Il doit être recommandé aux acheteurs de faire preuve de vigilance dans le maniement de ce nouvel outil. La demande de régularisation devra être suffisamment maitrisée et précise pour ne pas risquer d’être utilement contestée. Les différentes limites fixées par la réglementation risquent de freiner les acheteurs à utiliser la procédure de régularisation.
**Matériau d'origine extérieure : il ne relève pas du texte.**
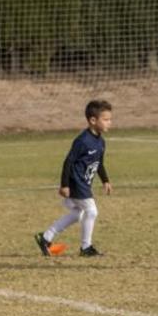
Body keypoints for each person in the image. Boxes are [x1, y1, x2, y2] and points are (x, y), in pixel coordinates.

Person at [34, 100, 113, 257]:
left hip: (84, 184)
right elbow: (68, 162)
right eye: (105, 119)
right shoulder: (82, 141)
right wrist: (64, 185)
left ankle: (45, 237)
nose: (109, 123)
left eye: (110, 119)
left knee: (77, 214)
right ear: (92, 120)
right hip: (77, 183)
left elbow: (99, 163)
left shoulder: (101, 142)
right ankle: (86, 248)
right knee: (91, 211)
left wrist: (105, 180)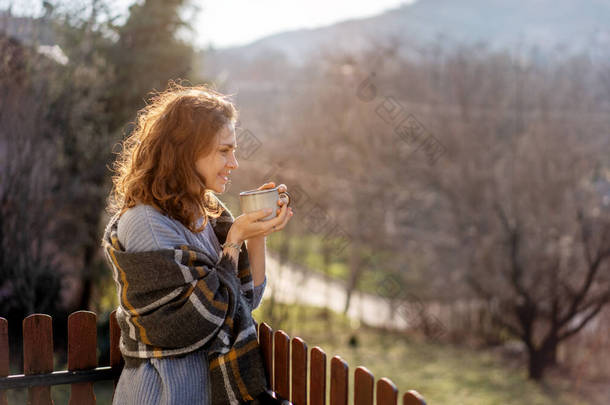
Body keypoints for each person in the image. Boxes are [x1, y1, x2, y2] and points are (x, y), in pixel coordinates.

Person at [102, 83, 293, 405]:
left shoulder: (207, 213)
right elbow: (193, 321)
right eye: (223, 151)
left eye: (234, 151)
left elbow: (245, 299)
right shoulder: (146, 222)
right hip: (164, 393)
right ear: (186, 150)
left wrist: (257, 234)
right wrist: (234, 241)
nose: (234, 163)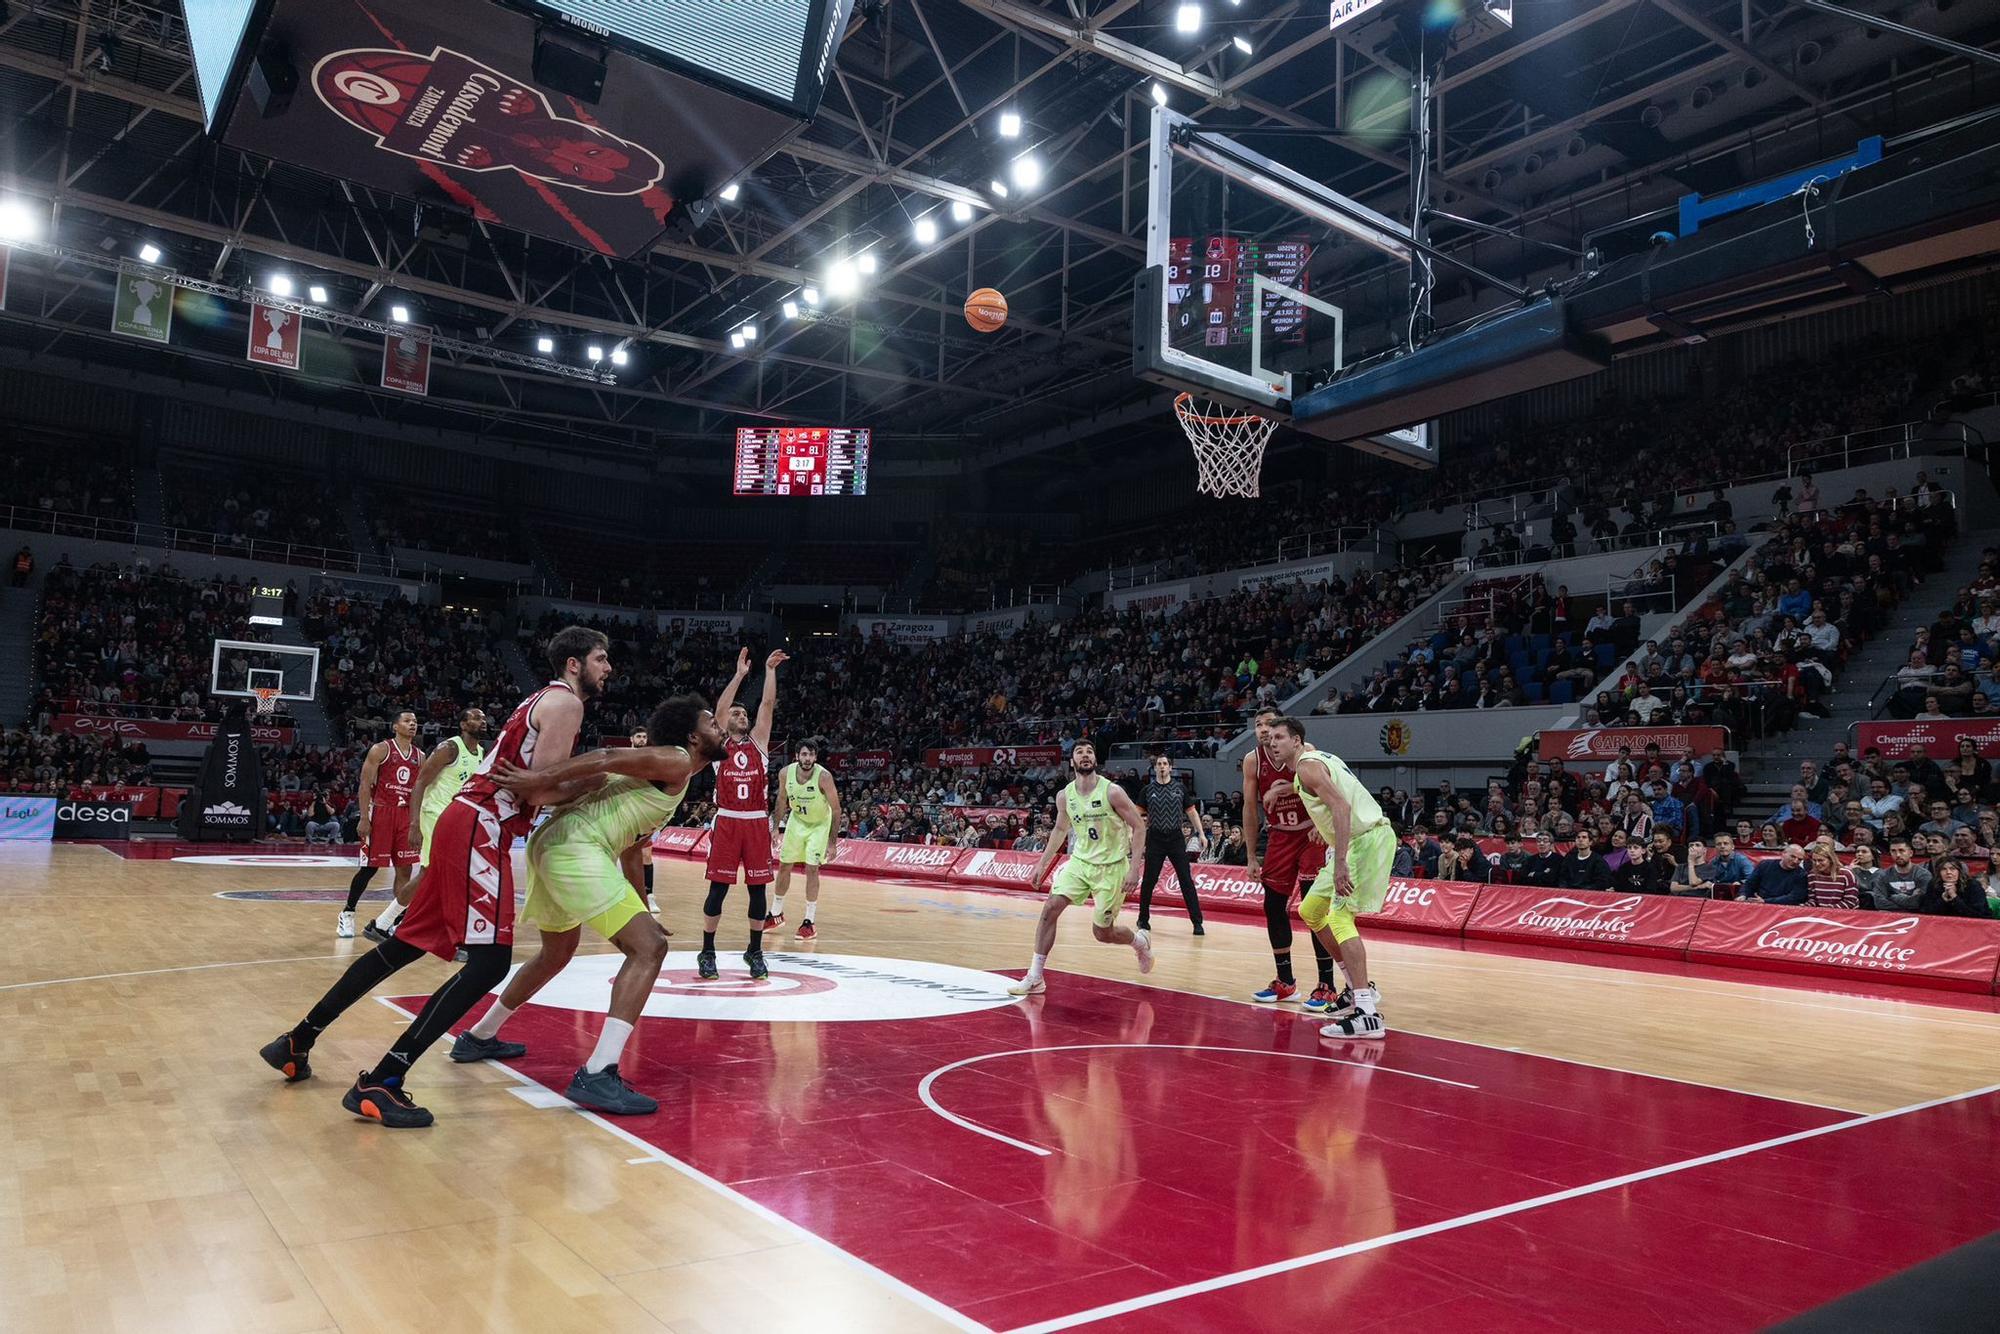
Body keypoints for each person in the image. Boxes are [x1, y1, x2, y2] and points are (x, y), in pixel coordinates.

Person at [258, 626, 609, 1128]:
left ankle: (297, 1040)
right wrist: (598, 783)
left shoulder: (539, 700)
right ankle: (383, 1080)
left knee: (402, 945)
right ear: (574, 664)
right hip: (482, 827)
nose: (608, 667)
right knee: (489, 964)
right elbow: (540, 791)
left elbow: (536, 781)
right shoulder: (567, 705)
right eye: (600, 658)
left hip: (463, 822)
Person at [449, 694, 725, 1114]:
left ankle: (479, 1036)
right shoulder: (677, 760)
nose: (720, 727)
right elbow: (605, 755)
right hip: (575, 846)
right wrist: (537, 779)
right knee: (648, 949)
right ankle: (599, 1073)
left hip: (553, 845)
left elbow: (633, 850)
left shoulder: (669, 774)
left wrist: (643, 905)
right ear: (692, 736)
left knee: (556, 953)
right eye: (712, 722)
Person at [1260, 718, 1395, 1040]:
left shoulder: (1307, 767)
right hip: (1352, 841)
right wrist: (1283, 789)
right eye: (1269, 738)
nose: (1271, 742)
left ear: (1296, 741)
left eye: (1279, 737)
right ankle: (1354, 988)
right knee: (1311, 910)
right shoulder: (1312, 761)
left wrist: (1340, 864)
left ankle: (1367, 1013)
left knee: (1340, 918)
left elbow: (1341, 807)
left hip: (1366, 841)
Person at [1007, 740, 1152, 997]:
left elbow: (1139, 827)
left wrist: (1135, 868)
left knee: (1102, 933)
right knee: (1050, 908)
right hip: (1080, 863)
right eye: (1079, 752)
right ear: (1071, 761)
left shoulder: (1112, 792)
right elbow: (1061, 829)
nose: (1085, 755)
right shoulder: (1065, 795)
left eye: (1090, 752)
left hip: (1111, 867)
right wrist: (1042, 865)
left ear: (1095, 760)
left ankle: (1139, 942)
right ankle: (1035, 976)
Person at [700, 648, 788, 980]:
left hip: (754, 824)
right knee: (718, 890)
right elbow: (720, 708)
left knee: (757, 891)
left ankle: (755, 951)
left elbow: (766, 705)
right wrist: (738, 675)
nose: (741, 716)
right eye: (737, 714)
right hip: (726, 822)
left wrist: (769, 671)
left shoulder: (760, 743)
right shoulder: (719, 747)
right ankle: (707, 950)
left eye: (742, 714)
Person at [366, 705, 489, 942]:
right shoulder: (449, 748)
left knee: (444, 875)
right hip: (434, 815)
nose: (482, 721)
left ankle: (388, 924)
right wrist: (414, 824)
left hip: (456, 821)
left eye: (483, 718)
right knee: (431, 871)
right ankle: (387, 924)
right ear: (463, 725)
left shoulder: (481, 753)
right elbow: (420, 783)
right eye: (475, 717)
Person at [1242, 708, 1338, 1012]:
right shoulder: (1252, 760)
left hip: (1311, 834)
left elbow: (1329, 790)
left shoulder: (1305, 752)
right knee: (1272, 905)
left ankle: (1327, 985)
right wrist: (1251, 855)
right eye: (1258, 725)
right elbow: (1249, 809)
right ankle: (1286, 981)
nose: (1264, 730)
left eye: (1270, 724)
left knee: (1314, 910)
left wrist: (1324, 827)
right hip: (1280, 835)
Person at [337, 709, 425, 939]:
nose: (412, 724)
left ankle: (395, 920)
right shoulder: (381, 749)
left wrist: (416, 822)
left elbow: (420, 791)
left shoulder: (421, 756)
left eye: (415, 722)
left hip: (405, 814)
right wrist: (365, 818)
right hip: (380, 812)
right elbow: (365, 785)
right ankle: (347, 913)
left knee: (405, 869)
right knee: (370, 868)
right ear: (395, 726)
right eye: (407, 721)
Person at [772, 738, 842, 940]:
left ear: (815, 757)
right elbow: (781, 800)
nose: (807, 758)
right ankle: (775, 913)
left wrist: (832, 842)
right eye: (804, 754)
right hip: (796, 820)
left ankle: (809, 921)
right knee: (784, 865)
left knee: (812, 868)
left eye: (811, 755)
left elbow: (836, 809)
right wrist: (775, 827)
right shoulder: (785, 773)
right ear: (797, 756)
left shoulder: (824, 777)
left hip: (819, 824)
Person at [1134, 754, 1207, 936]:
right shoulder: (1147, 790)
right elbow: (1137, 817)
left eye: (1165, 764)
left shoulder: (1180, 788)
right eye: (1159, 764)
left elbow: (1192, 813)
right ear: (1155, 768)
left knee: (1186, 881)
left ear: (1171, 767)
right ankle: (1143, 918)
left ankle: (1197, 922)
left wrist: (1201, 833)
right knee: (1149, 881)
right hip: (1155, 838)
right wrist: (1133, 837)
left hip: (1175, 838)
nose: (1162, 767)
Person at [1741, 844, 1809, 905]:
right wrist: (1742, 895)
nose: (1795, 861)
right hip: (1759, 904)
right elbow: (1749, 884)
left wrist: (1765, 901)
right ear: (1783, 854)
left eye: (1799, 859)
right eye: (1792, 856)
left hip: (1784, 909)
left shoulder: (1802, 875)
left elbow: (1794, 897)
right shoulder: (1765, 865)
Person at [1804, 843, 1857, 909]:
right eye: (1814, 860)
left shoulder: (1846, 874)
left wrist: (1828, 910)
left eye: (1821, 860)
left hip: (1844, 915)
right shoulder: (1812, 874)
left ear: (1831, 860)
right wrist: (1804, 907)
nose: (1817, 864)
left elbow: (1850, 902)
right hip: (1822, 913)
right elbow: (1813, 900)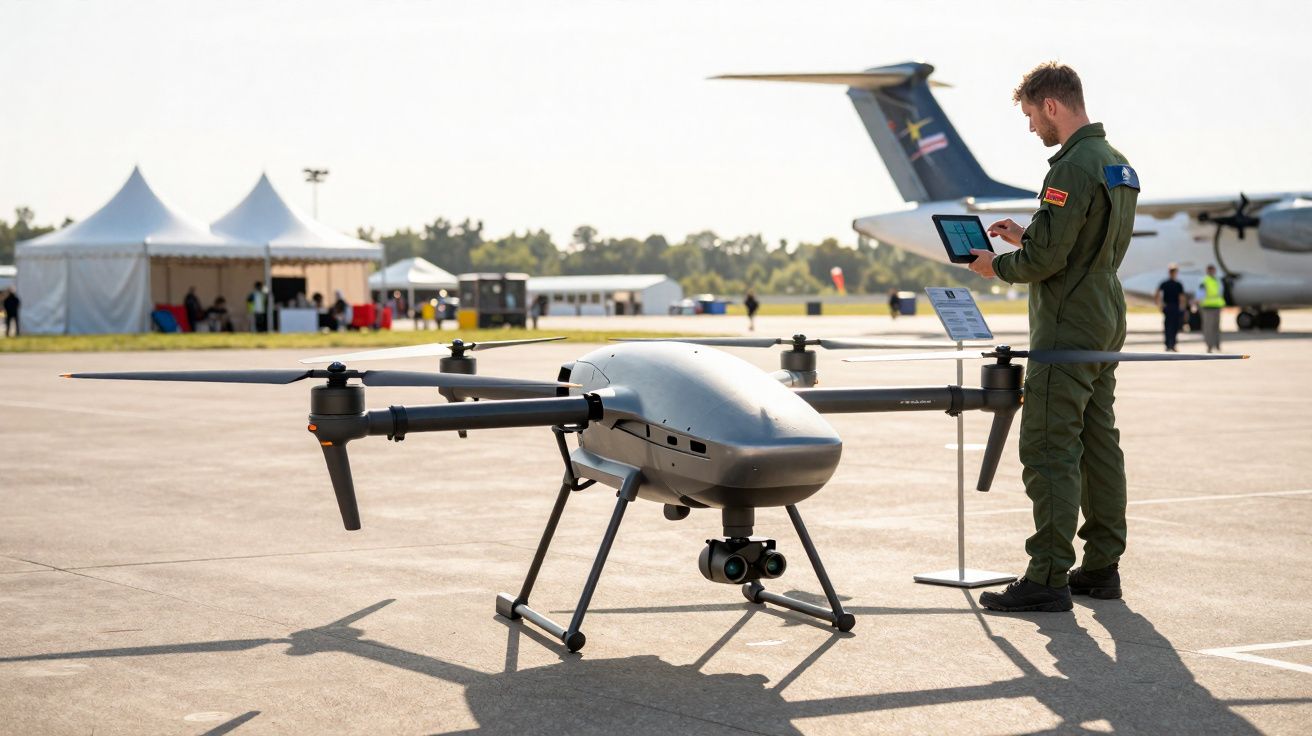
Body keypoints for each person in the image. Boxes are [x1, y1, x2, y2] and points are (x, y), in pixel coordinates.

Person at [966, 62, 1139, 612]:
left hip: (1066, 324)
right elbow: (1083, 243)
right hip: (1105, 314)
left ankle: (1046, 576)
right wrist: (1027, 234)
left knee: (1048, 446)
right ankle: (1102, 567)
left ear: (1052, 106)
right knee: (1098, 443)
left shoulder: (1069, 167)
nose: (1031, 128)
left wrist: (999, 265)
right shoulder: (1118, 163)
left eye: (1030, 116)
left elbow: (1045, 260)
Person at [1153, 265, 1187, 351]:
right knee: (1173, 326)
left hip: (1168, 307)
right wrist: (1182, 308)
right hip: (1173, 307)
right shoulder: (1177, 284)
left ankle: (1169, 345)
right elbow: (1182, 298)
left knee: (1169, 326)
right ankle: (1171, 344)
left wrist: (1159, 304)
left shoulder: (1165, 283)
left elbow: (1157, 294)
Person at [1197, 264, 1225, 353]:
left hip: (1217, 305)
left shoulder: (1217, 280)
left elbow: (1220, 292)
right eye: (1210, 270)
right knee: (1208, 327)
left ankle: (1217, 344)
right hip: (1207, 306)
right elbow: (1200, 293)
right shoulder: (1204, 281)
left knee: (1216, 327)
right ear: (1207, 271)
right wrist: (1199, 302)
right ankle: (1209, 345)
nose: (1212, 272)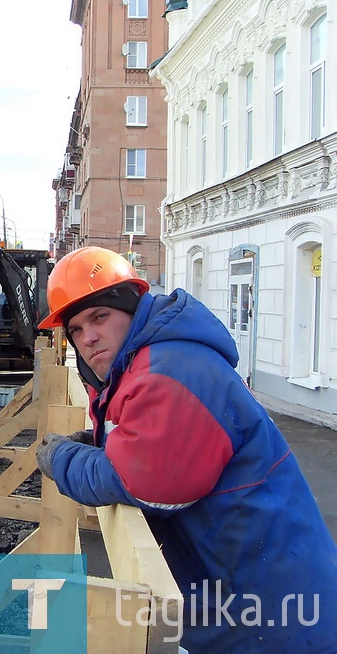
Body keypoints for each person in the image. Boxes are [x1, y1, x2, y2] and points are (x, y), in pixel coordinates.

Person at [35, 246, 337, 652]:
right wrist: (106, 444)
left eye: (100, 317)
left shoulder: (169, 369)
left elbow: (142, 482)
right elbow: (151, 449)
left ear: (131, 308)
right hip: (251, 589)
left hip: (273, 609)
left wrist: (63, 459)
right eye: (75, 329)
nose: (88, 337)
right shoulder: (152, 359)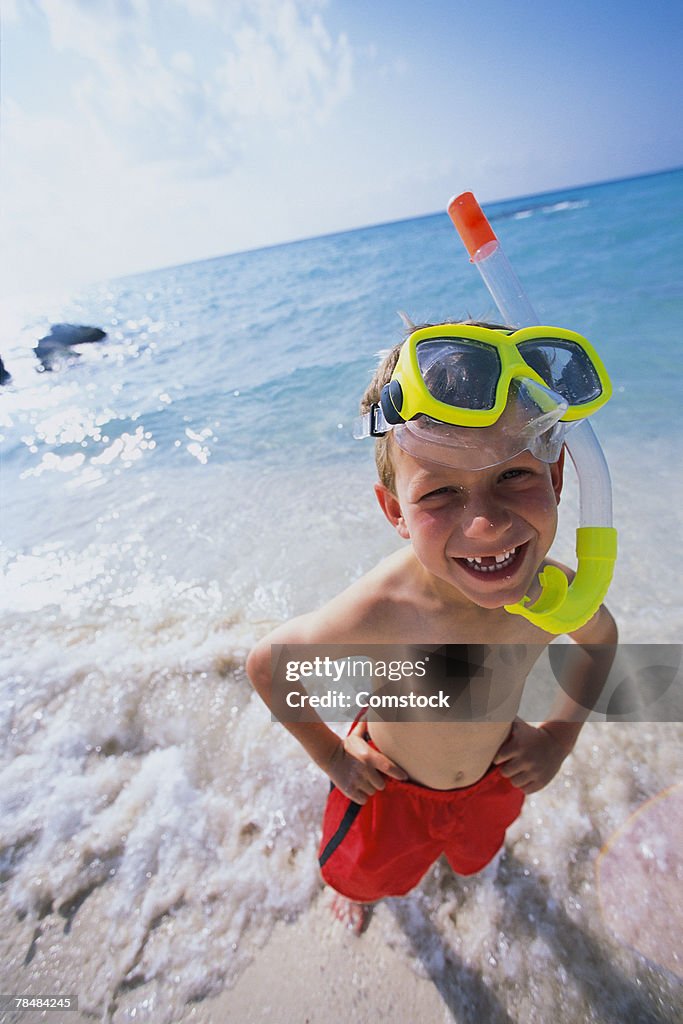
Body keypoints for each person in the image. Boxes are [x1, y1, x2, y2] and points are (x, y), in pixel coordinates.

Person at [246, 320, 617, 932]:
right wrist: (334, 757)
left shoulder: (553, 595)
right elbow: (268, 664)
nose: (485, 526)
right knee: (368, 874)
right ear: (395, 511)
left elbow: (602, 644)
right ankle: (363, 895)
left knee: (475, 858)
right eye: (441, 494)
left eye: (512, 475)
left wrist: (557, 738)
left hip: (493, 776)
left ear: (555, 479)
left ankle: (460, 861)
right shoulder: (384, 608)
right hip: (389, 789)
A ce titre, les nouveaux textes n’ont pas souhaité reconnaitre un droit à régularisation au bénéfice des soumissionnaires. Autrement dit, en présence d’une offre irrégulière, l’acheteur reste toujours libre d’offrir au soumissionnaire la possibilité de régulariser son offre. S’agissant d’un pouvoir discrétionnaire, le juge ne pourra pas remettre en cause la décision de ne pas procéder à une demande de régularisation. A l’inverse, dès lors qu’il décide de procéder à une demande de régularisation, l’acheteur devra scrupuleusement respecter l’ensemble des règles de procédures décrites précédemment. Ce contraste peut surprendre, d’autant que le texte aménage une procédure qui devrait être applicable de plein droit. A priori, nul besoin pour l’acheteur de se réserver ici le droit de régulariser ou non une offre irrégulière.
 

Références : articles 35, 59 et 64 du code des marchés publics ; article 59 du décret n° 2016-360 du 25 mars 2016 relatif aux marchés publics ; Conseil d’Etat, 30 nov. 2011, n° 353121 ; RM JO Sénat n° 21409 du 16 juin 2016 ; fiche technique, direction affaires juridiques, "L’examen des offres : comment choisir l’offre économiquement la plus avantageuse ?" ; CJUE 11 mai 2017C 131/16, Archus sp. z o.o,.